Os 61 bilhões de dólares que o Congresso destinou recentemente para a Ucrânia – além dos 113 bilhões de dólares já aprovados – ‘são provavelmente suficientes para evitar que a Ucrânia perca, mas não o suficiente para lhe permitir vencer.”
O autor sugere, por conseguinte, que Trump poderá enviar armas mais destrutivas e modernas para Kiev. O'Brien e Trump, assim como Biden, parecem apostar, desse modo, numa muito improvável vitória militar da Ucrânia.
O autor prevê que a abordagem de Trump será a de continuar a fornecer ajuda letal à Ucrânia, mas financiada por países europeus, mantendo, ao mesmo tempo, a porta aberta à diplomacia com a Rússia.
Trump também pressionaria a Otan a enviar forças militares para a Polônia, a fim de aumentar as suas capacidades mais perto da fronteira da Rússia e para deixar inequivocamente claro que a aliança defenderá todo o seu território da agressão estrangeira.
Trata-se, assim, de um discurso ambíguo, que fala em possíveis negociações, mas que redobra a aposta na guerra.
Tal aposta na guerra estende-se às armas nucleares. Conforme o autor do artigo, os Estados Unidos têm de manter a superioridade técnica e numérica em relação aos arsenais nucleares combinados da China e da Rússia.
Para tanto, Washington deverá testar novas armas nucleares no mundo real, pela primeira vez desde 1992, e não mais apenas através da utilização de modelos informáticos. E, se a China e a Rússia continuarem a se recusar a participar em conversações de boa-fé sobre o controle de armas, os Estados Unidos também deverão retomar a produção de urânio-235 e plutônio-239, os principais isótopos físseis das armas nucleares.
Enfim, mais armas nucleares com testes reais, que tinham sido abandonados há décadas.
O investimento em armas não será, contudo, suficiente para conter o eixo Beijing-Moscou-Teerã, de acordo com o O'Brien. Será necessária também uma nova política de alianças.
Para O'Brien, os funcionários da administração Biden gostam de falar da boca para fora sobre a importância das alianças, e Biden diz acreditar que os Estados Unidos estão envolvidos numa competição que opõe democracias aliadas a autocracias rivais.
Mas a administração mina a sua própria suposta missão quando questiona a boa-fé democrática dos líderes conservadores eleitos em países aliados dos Estados Unidos, incluindo o antigo presidente brasileiro Jair Bolsonaro, o primeiro-ministro húngaro Viktor Orban, o primeiro-ministro israelita Benjamin Netanyahu e o presidente polaco Andrzej Duda.

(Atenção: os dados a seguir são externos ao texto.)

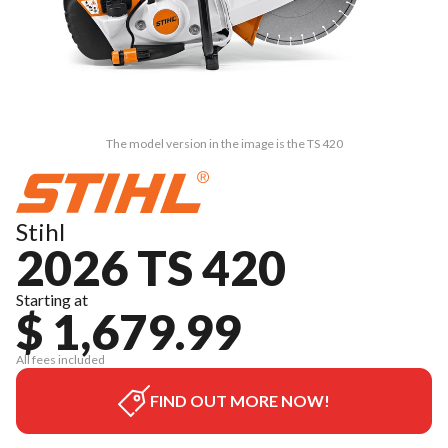
The model version in the image is the TS 420
Stihl
2026 TS 420
Starting at
$ 1,679.99
All fees included
FIND OUT MORE NOW!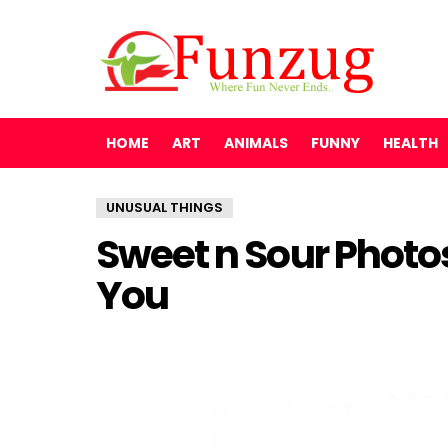
HOME
ART
ANIMALS
FUNNY
HEALTH
UNUSUAL THINGS
Sweet n Sour Photo
You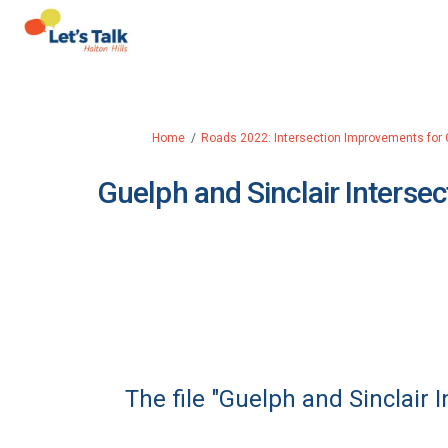
You are here:
Home
Roads 2022: Intersection Improvements for 
Guelph and Sinclair Intersec
The file "Guelph and Sinclair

Na verdade, estes líderes respondem aos desejos do seu povo e procuram defender a democracia, mas através de políticas diferentes daquelas defendidas pelo tipo de pessoas que gostam de conviver em Davos.
A administração Biden, no entanto, parece menos interessada em promover boas relações com aliados democráticos do mundo real do que em defender abstrações fictícias como “a ordem internacional baseada em regras”. Esta retórica reflete um elitismo globalista e liberal que se disfarça como apoio aos ideais democráticos.
Trump não disfarça que quer voltar para liderar a extrema-direita em nível global. Esse será o centro de sua política externa. Trump, se eleito, tenderá a criar uma ordem mundial ainda mais fragmentada, conflituosa e incerta.
Uma ordem “hobbesiana” baseada numa única regra: a força, como o próprio título do artigo sugere. E a instituições multilaterais, como a ONU, a OMC etc., depositárias das regras acordadas, que se lixem.
Nada é tão ruim que não possa piorar.
Trump, se eleito, será pior do que Biden para o mundo e para o Brasil.